◆ Directions for this task: Locate every line in the data that contains the string "kern", treating uppercase and lowercase letters as distinct, and copy each of those lines.

◆ Material:
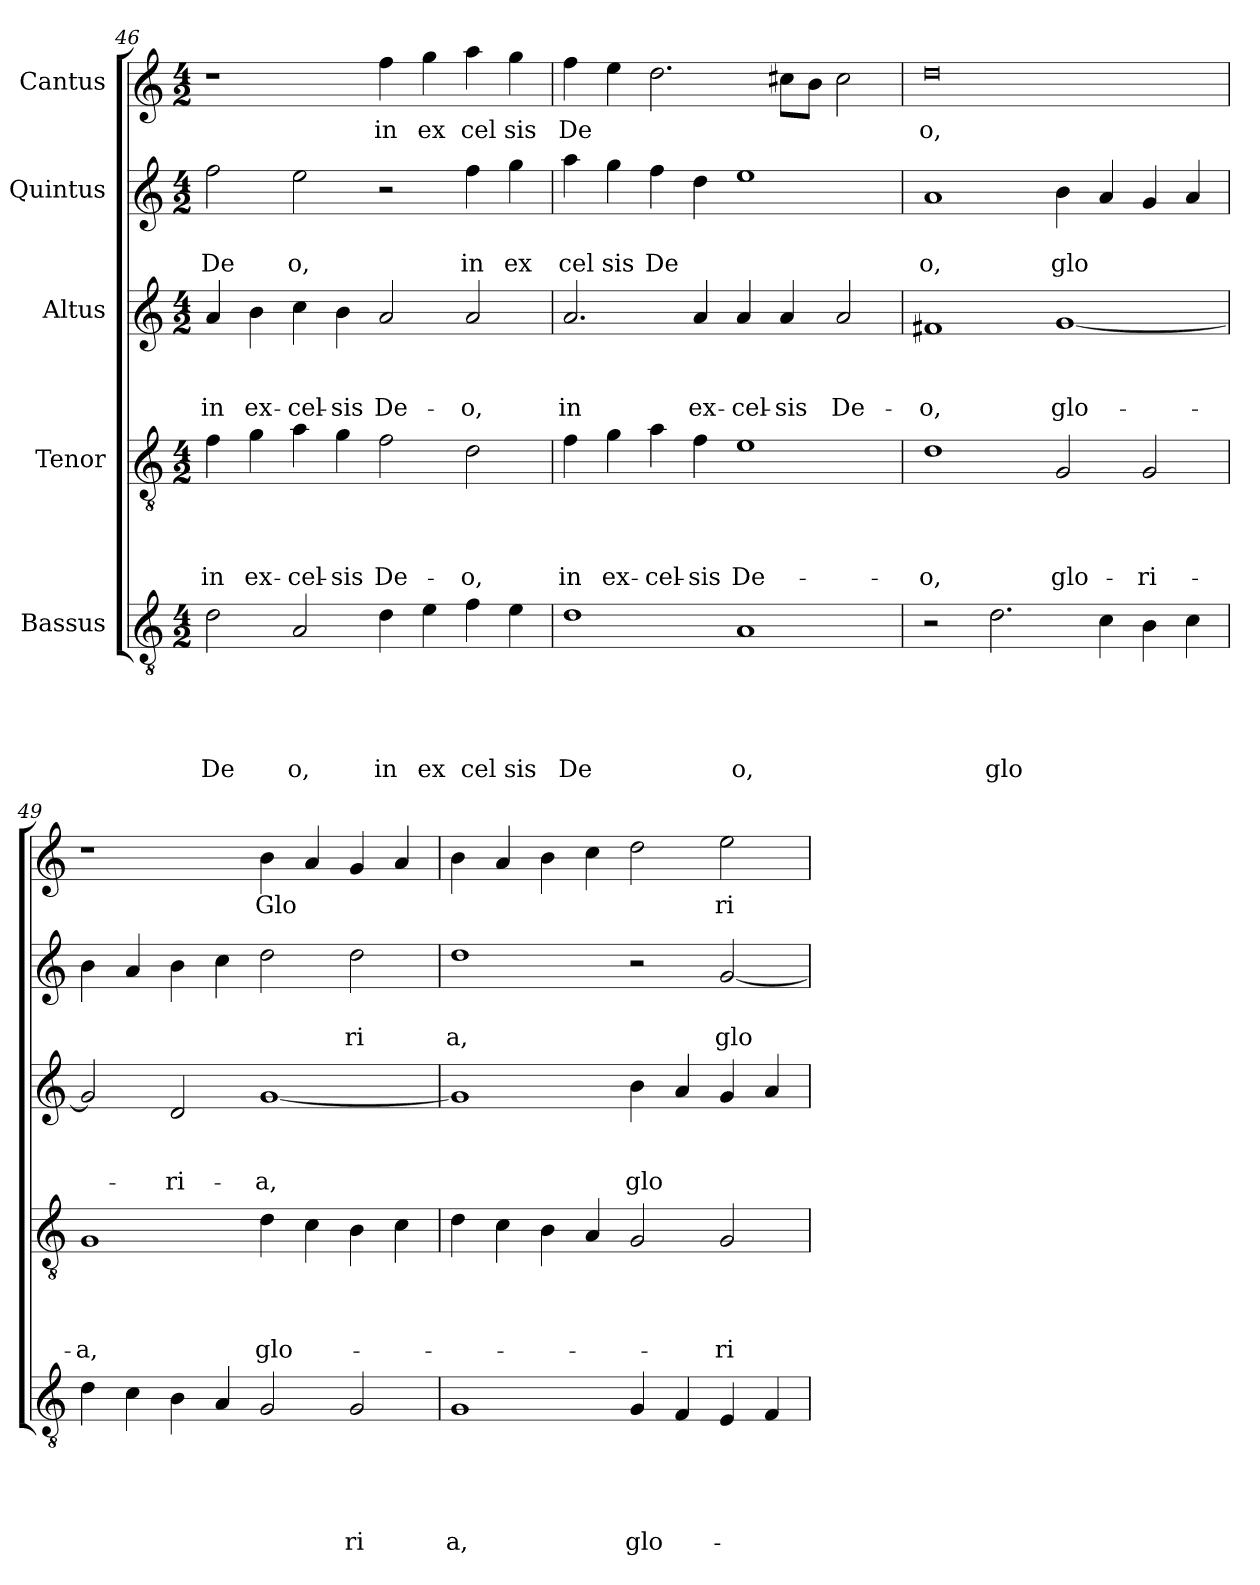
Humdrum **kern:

**kern	**text	**text	**text	**text	**text	**kern	**text	**text	**text	**text	**kern	**text	**text	**text	**kern	**text	**text	**kern	**text
*part5	*part5	*part5	*part5	*part5	*part5	*part4	*part4	*part4	*part4	*part4	*part3	*part3	*part3	*part3	*part2	*part2	*part2	*part1	*part1
*staff5	*staff5	*staff5	*staff5	*staff5	*staff5	*staff4	*staff4	*staff4	*staff4	*staff4	*staff3	*staff3	*staff3	*staff3	*staff2	*staff2	*staff2	*staff1	*staff1
*I"Bassus	*	*	*	*	*	*I"Tenor	*	*	*	*	*I"Altus	*	*	*	*I"Quintus	*	*	*I"Cantus	*
*clefGv2	*	*	*	*	*	*clefGv2	*	*	*	*	*clefG2	*	*	*	*clefG2	*	*	*clefG2	*
*k[]	*	*	*	*	*	*k[]	*	*	*	*	*k[]	*	*	*	*k[]	*	*	*k[]	*
*C:	*	*	*	*	*	*C:	*	*	*	*	*C:	*	*	*	*C:	*	*	*C:	*
*M4/2	*	*	*	*	*	*M4/2	*	*	*	*	*M4/2	*	*	*	*M4/2	*	*	*M4/2	*
=46	=46	=46	=46	=46	=46	=46	=46	=46	=46	=46	=46	=46	=46	=46	=46	=46	=46	=46	=46
!	!	!	!	!	!LO:LY:b	!	!	!	!	!LO:LY:b	!	!	!	!LO:LY:b	!	!	!LO:LY:b	!	!
2d\	.	.	.	.	De	4f\	.	.	.	in	4a/	.	.	in	2ff\	.	De	1r	.
!	!	!	!	!	!	!	!	!	!	!LO:LY:b	!	!	!	!LO:LY:b	!	!	!	!	!
.	.	.	.	.	.	4g\	.	.	.	ex-	4b\	.	.	ex-	.	.	.	.	.
!	!	!	!	!	!LO:LY:b	!	!	!	!	!LO:LY:b	!	!	!	!LO:LY:b	!	!	!LO:LY:b	!	!
2A/	.	.	.	.	o,	4a\	.	.	.	-cel-	4cc\	.	.	-cel-	2ee\	.	o,	.	.
!	!	!	!	!	!	!	!	!	!	!LO:LY:b	!	!	!	!LO:LY:b	!	!	!	!	!
.	.	.	.	.	.	4g\	.	.	.	-sis	4b\	.	.	-sis	.	.	.	.	.
!	!	!	!	!	!LO:LY:b	!	!	!	!	!LO:LY:b	!	!	!	!LO:LY:b	!	!	!	!	!LO:LY:b
4d\	.	.	.	.	in	2f\	.	.	.	De-	2a/	.	.	De-	2r	.	.	4ff\	in
!	!	!	!	!	!LO:LY:b	!	!	!	!	!	!	!	!	!	!	!	!	!	!LO:LY:b
4e\	.	.	.	.	ex	.	.	.	.	.	.	.	.	.	.	.	.	4gg\	ex
!	!	!	!	!	!LO:LY:b	!	!	!	!	!LO:LY:b	!	!	!	!LO:LY:b	!	!	!LO:LY:b	!	!LO:LY:b
4f\	.	.	.	.	cel	2d\	.	.	.	-o,	2a/	.	.	-o,	4ff\	.	in	4aa\	cel
!	!	!	!	!	!LO:LY:b	!	!	!	!	!	!	!	!	!	!	!	!LO:LY:b	!	!LO:LY:b
4e\	.	.	.	.	sis	.	.	.	.	.	.	.	.	.	4gg\	.	ex	4gg\	sis
=47	=47	=47	=47	=47	=47	=47	=47	=47	=47	=47	=47	=47	=47	=47	=47	=47	=47	=47	=47
!	!	!	!	!	!LO:LY:b	!	!	!	!	!LO:LY:b	!	!	!	!LO:LY:b	!	!	!LO:LY:b	!	!LO:LY:b
1d	.	.	.	.	De	4f\	.	.	.	in	2.a/	.	.	in	4aa\	.	cel	4ff\	De
!	!	!	!	!	!	!	!	!	!	!LO:LY:b	!	!	!	!	!	!	!LO:LY:b	!	!
.	.	.	.	.	.	4g\	.	.	.	ex-	.	.	.	.	4gg\	.	sis	4ee\	.
!	!	!	!	!	!	!	!	!	!	!LO:LY:b	!	!	!	!	!	!	!LO:LY:b	!	!
.	.	.	.	.	.	4a\	.	.	.	-cel-	.	.	.	.	4ff\	.	De	2.dd\	.
!	!	!	!	!	!	!	!	!	!	!LO:LY:b	!	!	!	!LO:LY:b	!	!	!	!	!
.	.	.	.	.	.	4f\	.	.	.	-sis	4a/	.	.	ex-	4dd\	.	.	.	.
!	!	!	!	!	!LO:LY:b	!	!	!	!	!LO:LY:b	!	!	!	!LO:LY:b	!	!	!	!	!
1A	.	.	.	.	o,	1e	.	.	.	De-	4a/	.	.	-cel-	1ee	.	.	.	.
!	!	!	!	!	!	!	!	!	!	!	!	!	!	!LO:LY:b	!	!	!	!	!
.	.	.	.	.	.	.	.	.	.	.	4a/	.	.	-sis	.	.	.	8cc#X\L	.
.	.	.	.	.	.	.	.	.	.	.	.	.	.	.	.	.	.	8b\J	.
!	!	!	!	!	!	!	!	!	!	!	!	!	!	!LO:LY:b	!	!	!	!	!
.	.	.	.	.	.	.	.	.	.	.	2a/	.	.	De-	.	.	.	2cc#\	.
=48	=48	=48	=48	=48	=48	=48	=48	=48	=48	=48	=48	=48	=48	=48	=48	=48	=48	=48	=48
!	!	!	!	!	!	!	!	!	!	!LO:LY:b	!	!	!	!LO:LY:b	!	!	!LO:LY:b	!	!LO:LY:b
2r	.	.	.	.	.	1d	.	.	.	-o,	1f#X	.	.	-o,	1a	.	o,	0dd	o,
!	!	!	!	!	!LO:LY:b	!	!	!	!	!	!	!	!	!	!	!	!	!	!
2.d\	.	.	.	.	glo	.	.	.	.	.	.	.	.	.	.	.	.	.	.
!	!	!	!	!	!	!	!	!	!	!LO:LY:b	!	!	!	!LO:LY:b	!	!	!LO:LY:b	!	!
.	.	.	.	.	.	2G/	.	.	.	glo-	[<1g	.	.	glo-	4b\	.	glo	.	.
4c\	.	.	.	.	.	.	.	.	.	.	.	.	.	.	4a/	.	.	.	.
!	!	!	!	!	!	!	!	!	!	!LO:LY:b	!	!	!	!	!	!	!	!	!
4B\	.	.	.	.	.	2G/	.	.	.	-ri-	.	.	.	.	4g/	.	.	.	.
4c\	.	.	.	.	.	.	.	.	.	.	.	.	.	.	4a/	.	.	.	.
=49	=49	=49	=49	=49	=49	=49	=49	=49	=49	=49	=49	=49	=49	=49	=49	=49	=49	=49	=49
!	!	!	!	!	!	!	!	!	!	!LO:LY:b	!	!	!	!	!	!	!	!	!
4d\	.	.	.	.	.	1G	.	.	.	-a,	2g/]	.	.	.	4b\	.	.	1r	.
4c\	.	.	.	.	.	.	.	.	.	.	.	.	.	.	4a/	.	.	.	.
!	!	!	!	!	!	!	!	!	!	!	!	!	!	!LO:LY:b	!	!	!	!	!
4B\	.	.	.	.	.	.	.	.	.	.	2d/	.	.	-ri-	4b\	.	.	.	.
4A/	.	.	.	.	.	.	.	.	.	.	.	.	.	.	4cc\	.	.	.	.
!	!	!	!	!	!	!	!	!	!	!LO:LY:b	!	!	!	!LO:LY:b	!	!	!	!	!LO:LY:b
2G/	.	.	.	.	.	4d\	.	.	.	glo-	[<1g	.	.	-a,	2dd\	.	.	4b\	Glo
.	.	.	.	.	.	4c\	.	.	.	.	.	.	.	.	.	.	.	4a/	.
!	!	!	!	!	!LO:LY:b	!	!	!	!	!	!	!	!	!	!	!	!LO:LY:b	!	!
2G/	.	.	.	.	ri	4B\	.	.	.	.	.	.	.	.	2dd\	.	ri	4g/	.
.	.	.	.	.	.	4c\	.	.	.	.	.	.	.	.	.	.	.	4a/	.
!!LO:LB:g=z
=50	=50	=50	=50	=50	=50	=50	=50	=50	=50	=50	=50	=50	=50	=50	=50	=50	=50	=50	=50
!	!	!	!	!	!LO:LY:b	!	!	!	!	!	!	!	!	!	!	!	!LO:LY:b	!	!
1G	.	.	.	.	a,	4d\	.	.	.	.	1g]	.	.	.	1dd	.	a,	4b\	.
.	.	.	.	.	.	4c\	.	.	.	.	.	.	.	.	.	.	.	4a/	.
.	.	.	.	.	.	4B\	.	.	.	.	.	.	.	.	.	.	.	4b\	.
.	.	.	.	.	.	4A/	.	.	.	.	.	.	.	.	.	.	.	4cc\	.
!	!	!	!	!	!LO:LY:b	!	!	!	!	!	!	!	!	!LO:LY:b	!	!	!	!	!
4G/	.	.	.	.	glo-	2G/	.	.	.	.	4b\	.	.	glo	2r	.	.	2dd\	.
4F/	.	.	.	.	.	.	.	.	.	.	4a/	.	.	.	.	.	.	.	.
!	!	!	!	!	!	!	!	!	!	!LO:LY:b	!	!	!	!	!	!	!LO:LY:b	!	!LO:LY:b
4E/	.	.	.	.	.	2G/	.	.	.	-ri-	4g/	.	.	.	[<2g/	.	glo	2ee\	ri-
4F/	.	.	.	.	.	.	.	.	.	.	4a/	.	.	.	.	.	.	.	.
=	=	=	=	=	=	=	=	=	=	=	=	=	=	=	=	=	=	=	=
*-	*-	*-	*-	*-	*-	*-	*-	*-	*-	*-	*-	*-	*-	*-	*-	*-	*-	*-	*-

◆ Answer:
Humdrum **kern:
**kern	**text	**text	**text	**text	**text	**kern	**text	**text	**text	**text	**kern	**text	**text	**text	**kern	**text	**text	**kern	**text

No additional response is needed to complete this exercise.